A chase ensues between Tamil and Arun's henchmen where Tamil manages to subdue Arun and kill him in a road accident, after learning about his plan. Tamil provides the courier to Sathyamoorthy where the stem cell scam gets exposed and Arun's partners are arrested. After this, Tamil receives ₹1 billion reward for his bravery, where he gives the money to Manikandan's family and moves with Kavya on a date.

== Production ==
In January 2012, it was reported that Gautham Vasudev Menon would be producing a film starring Jai and Abhinaya, and would mark the directorial debut of Premsai, an erstwhile assistant to Prabhu Deva. It was simultaneously shot in Tamil as Tamilselvanum Thaniyar Anjalum, and Telugu as Courier Boy Kalyan with Nithiin instead of Jai. Menon revealed that if the film became a success, potential sequels under the titles of Tamilselvanum Varuvaithuraiyum and Tamilselvanum Podhupanithuraiyum were planned. While the film was initially planned to be in Tamil only, once it was decided to shoot in Telugu as well, Abhinaya was removed from both versions of the project. Instead, Yami Gautam was signed on as her replacement after the makers were impressed with her performance in the Hindi film Vicky Donor. The film, despite beginning production in 2012, languished in production hell due to financial issues. Schedules were also delayed as a result of shooting the film twice in Tamil and then Telugu, with the timetabling of dates of artistes and technicians becoming a problem.

== Soundtrack ==
The soundtrack was composed by Karthik. The audio was released on 8 September 2015.

Track listing
| No. | Title | Lyrics | Singer(s) | Length |
|---|---|---|---|---|
| 1. | "Maya O Maya" | Na. Muthukumar | Karthik | 4:20 |
| 2. | "Venmegangal" | Madhan Karky | Sricharan Kasturirangan, Karthik, Megha | 3:58 |
| 3. | "Kalakku (I Like It)" | Viveka | Karthik, Deepak, Baba Sehgal | 3:14 |
| Total length: |  |  |  | 11:32 |

== Release and reception ==
Tamilselvanum Thaniyar Anjalum was released on 5 August 2016. S. Saraswathi of Rediff.com wrote, "Tamilselvanum Thaniyar Anjalum may not be a gripping thriller, but has an interesting plot, moves along briskly with some fun moments, has a great background score and high octane stunts in the climax". Gautaman Bhaskaran of Hindustan Times rated the film 2 out of 5, saying, "Despite knocking at the burning issues of the day and plotted with disarming novelty, Tamil cinema often allows itself be distracted by bland romances, puerile humour and sappy songs" and this was an example of that.

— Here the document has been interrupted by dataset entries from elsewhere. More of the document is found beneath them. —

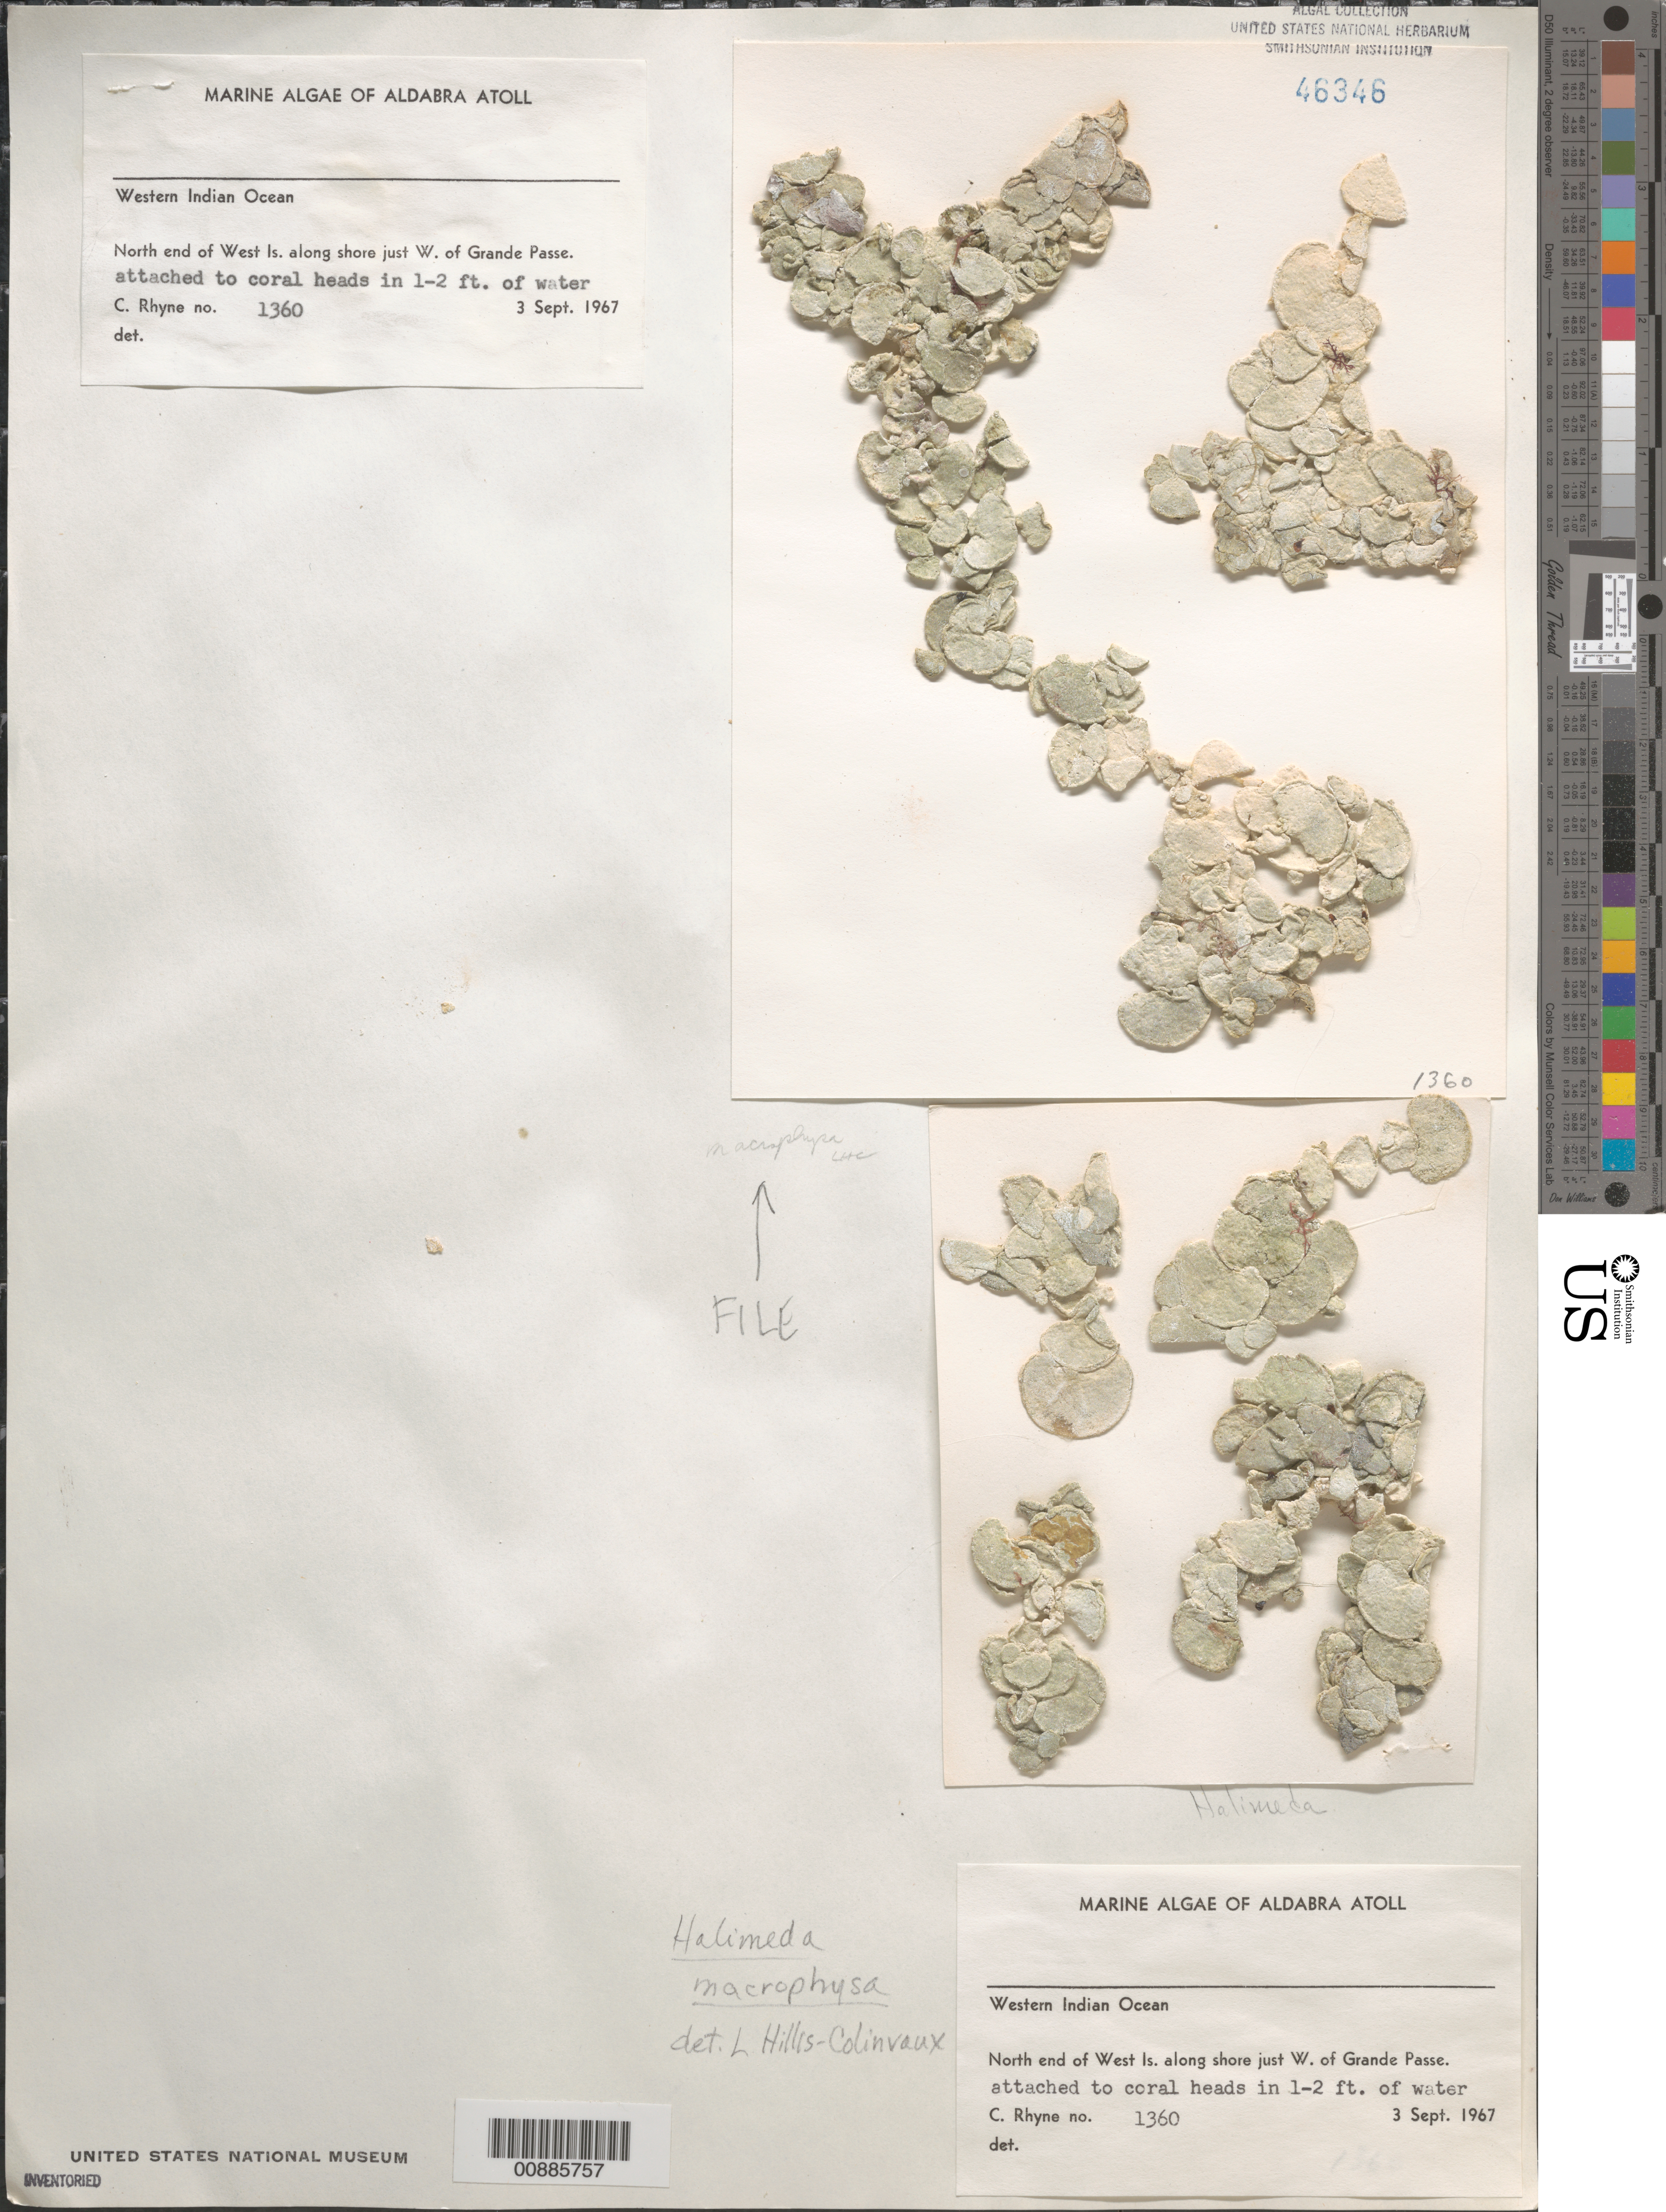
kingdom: Plantae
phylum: Chlorophyta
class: Ulvophyceae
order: Bryopsidales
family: Halimedaceae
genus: Halimeda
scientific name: Halimeda macrophysa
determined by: Hillis-Colinvaux, L.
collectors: C. Rhyne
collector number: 1360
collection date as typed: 03 Sep 1967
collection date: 1967-09-03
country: Seychelles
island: Aldabra Atoll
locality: West Islet, Just west of Grande Pass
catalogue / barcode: US 46346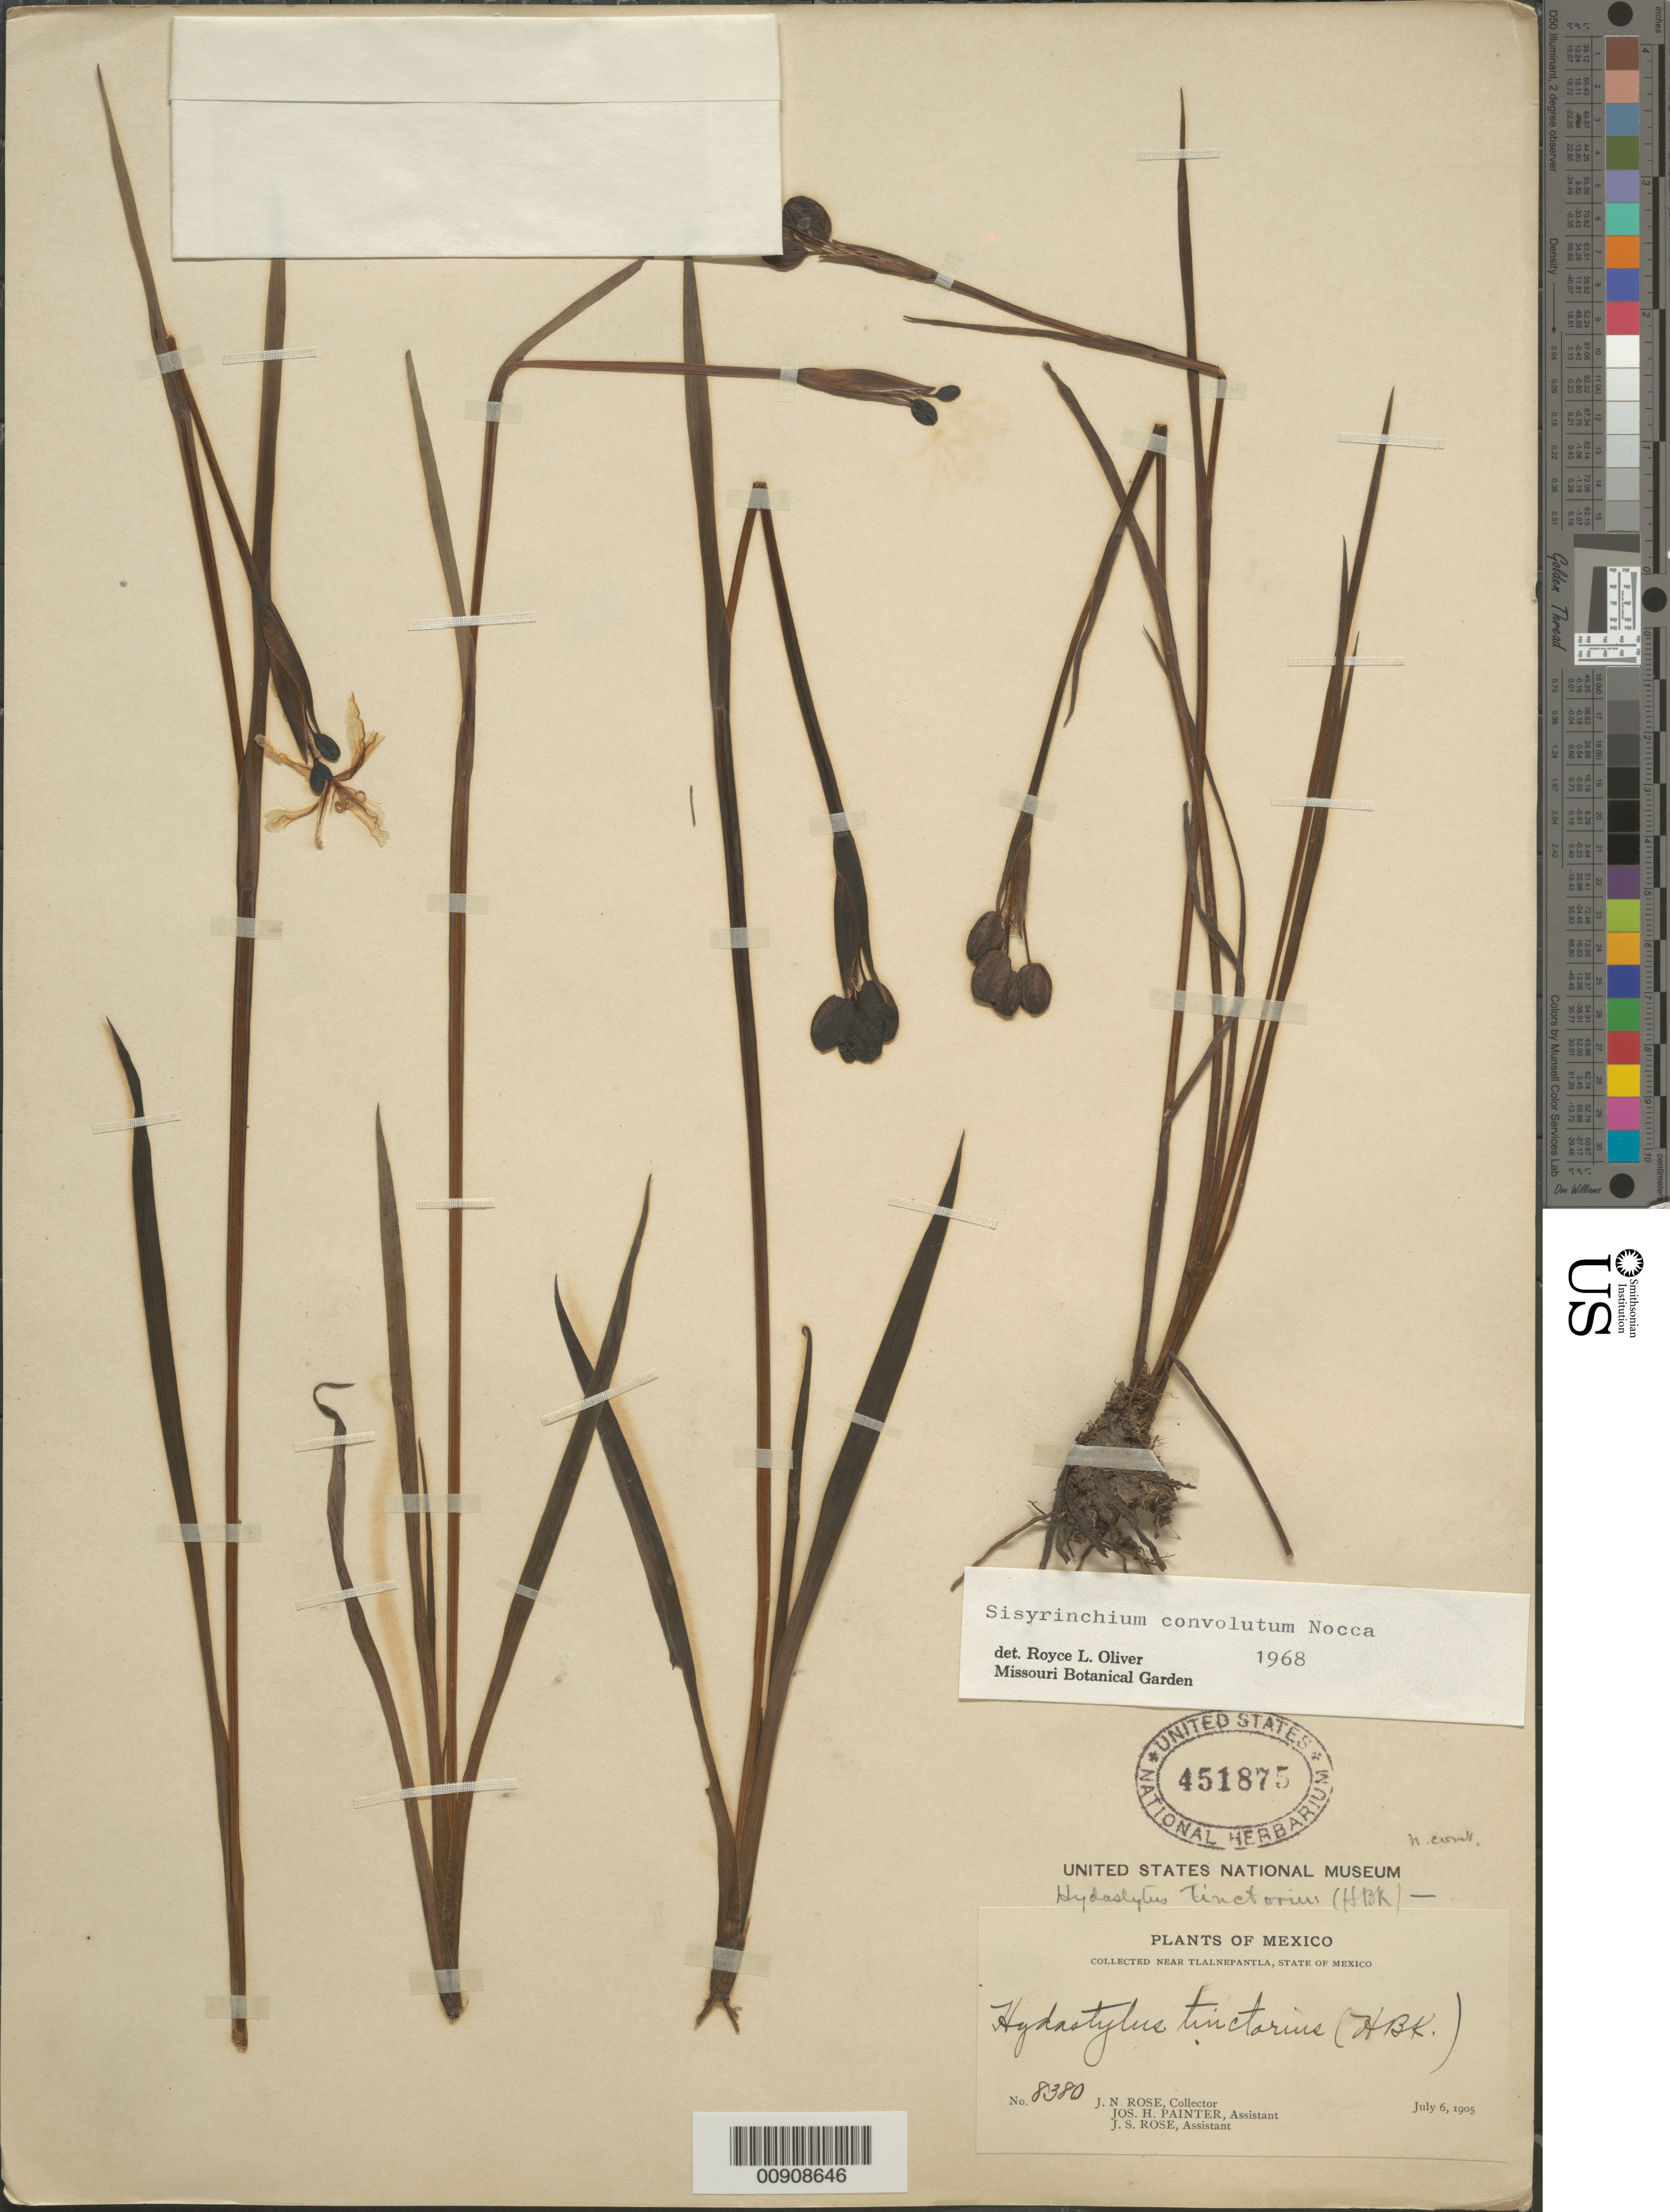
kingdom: Plantae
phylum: Tracheophyta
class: Liliopsida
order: Asparagales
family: Iridaceae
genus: Sisyrinchium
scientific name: Sisyrinchium convolutum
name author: Nocca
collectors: J. N. Rose, J. H. Painter & J. S. Rose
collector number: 8380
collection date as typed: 06 Jul 1905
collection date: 1905-07-06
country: Mexico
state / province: México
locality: Near Tlalnepantla, State of Mexico.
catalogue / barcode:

M. Suganth of The Times of India wrote, "With a premise [...] that could make many directors feel envious for not having thought of it first, Premsai gets the first thing right in Tamilselvanum Thaniyar Anjalum, his directorial debut. But, unfortunately, that is only of the few things he does well in this film, which displays a split personality — it is engrossing one moment and infuriating the next". Anupama Subramanian of Deccan Chronicle wrote, "On paper, the idea might have looked thought provoking, but while transferring it to onscreen he misses out in his narrative".